The Newest ‘Futurama’ Episode’s NFT Jokes Were Already Old Last Season

In its latest season premiere, ‘Futurama’ forces us to remember that NFTs still exist
The Newest ‘Futurama’ Episode’s NFT Jokes Were Already Old Last Season

The comedy show that’s supposed to be a full millennium ahead of modern society probably shouldn’t be playing catch-up with Twitter over tech jokes.

Remember back in late 2021 when an internet that was eager to get in on the ground floor of the next Bitcoin bubble suddenly exploded with speculation over multi-million-dollar sales of digital art? Back then, tech evangelists with an undisclosed amount of skin in the game promised a world that was mostly ignorant of the capabilities (and, critically, the limitations) of cryptography that Non-Fungible Tokens were the future of art, entertainment, finance, healthcare and every other industry that the tech bros themselves barely understood.

Recorded information:
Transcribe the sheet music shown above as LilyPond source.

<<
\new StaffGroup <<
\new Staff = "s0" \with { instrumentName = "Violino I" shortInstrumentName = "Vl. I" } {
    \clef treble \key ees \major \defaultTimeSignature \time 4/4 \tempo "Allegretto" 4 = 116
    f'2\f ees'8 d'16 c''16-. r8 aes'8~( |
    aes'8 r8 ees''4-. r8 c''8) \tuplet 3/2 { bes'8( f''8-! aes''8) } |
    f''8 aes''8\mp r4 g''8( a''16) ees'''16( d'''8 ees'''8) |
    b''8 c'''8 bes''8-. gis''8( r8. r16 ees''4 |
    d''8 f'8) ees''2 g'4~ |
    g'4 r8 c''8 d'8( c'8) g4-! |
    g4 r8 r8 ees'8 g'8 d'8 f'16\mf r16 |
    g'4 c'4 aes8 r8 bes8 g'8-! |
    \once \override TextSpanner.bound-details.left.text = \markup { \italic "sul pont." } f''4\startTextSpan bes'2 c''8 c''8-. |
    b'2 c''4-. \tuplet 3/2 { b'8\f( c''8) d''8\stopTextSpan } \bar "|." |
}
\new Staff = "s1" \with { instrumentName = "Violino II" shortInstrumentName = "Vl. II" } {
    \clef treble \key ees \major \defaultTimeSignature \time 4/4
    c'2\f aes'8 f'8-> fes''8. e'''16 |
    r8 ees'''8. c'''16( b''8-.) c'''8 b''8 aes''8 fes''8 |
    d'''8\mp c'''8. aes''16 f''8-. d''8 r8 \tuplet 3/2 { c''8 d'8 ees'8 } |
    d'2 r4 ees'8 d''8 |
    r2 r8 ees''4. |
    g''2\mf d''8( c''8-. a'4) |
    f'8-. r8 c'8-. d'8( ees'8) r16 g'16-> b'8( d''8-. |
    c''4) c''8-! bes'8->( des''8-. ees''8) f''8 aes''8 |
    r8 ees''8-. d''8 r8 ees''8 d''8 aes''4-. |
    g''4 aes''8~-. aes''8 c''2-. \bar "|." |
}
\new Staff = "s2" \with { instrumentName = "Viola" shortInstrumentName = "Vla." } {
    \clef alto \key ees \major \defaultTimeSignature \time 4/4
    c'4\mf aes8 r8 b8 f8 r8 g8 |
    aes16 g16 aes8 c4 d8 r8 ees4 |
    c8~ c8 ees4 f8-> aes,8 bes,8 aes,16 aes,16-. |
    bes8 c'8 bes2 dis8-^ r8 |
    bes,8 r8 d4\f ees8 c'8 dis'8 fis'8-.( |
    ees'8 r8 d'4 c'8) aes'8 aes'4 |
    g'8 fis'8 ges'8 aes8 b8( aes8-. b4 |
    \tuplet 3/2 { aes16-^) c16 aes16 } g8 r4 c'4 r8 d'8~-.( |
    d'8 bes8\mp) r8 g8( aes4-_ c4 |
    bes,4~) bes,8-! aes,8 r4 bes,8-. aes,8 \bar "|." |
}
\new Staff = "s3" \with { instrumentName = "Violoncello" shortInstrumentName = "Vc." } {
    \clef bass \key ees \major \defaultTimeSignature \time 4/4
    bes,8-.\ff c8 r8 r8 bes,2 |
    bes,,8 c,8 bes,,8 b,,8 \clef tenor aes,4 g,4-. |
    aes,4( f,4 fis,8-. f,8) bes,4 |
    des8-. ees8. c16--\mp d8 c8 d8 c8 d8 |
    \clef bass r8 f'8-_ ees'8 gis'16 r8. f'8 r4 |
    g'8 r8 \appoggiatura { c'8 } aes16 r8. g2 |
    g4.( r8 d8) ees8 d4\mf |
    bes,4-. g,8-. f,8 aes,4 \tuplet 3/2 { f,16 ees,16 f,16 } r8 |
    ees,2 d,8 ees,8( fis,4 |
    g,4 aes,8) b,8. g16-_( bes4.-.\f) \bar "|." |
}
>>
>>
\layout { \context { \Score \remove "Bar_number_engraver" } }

How to complete this task:
In the Futurama article, which fields does the text name as ones that tech evangelists claimed Non-Fungible Tokens were the future of? List every one.

Solution to this problem:
Art, entertainment, finance, healthcare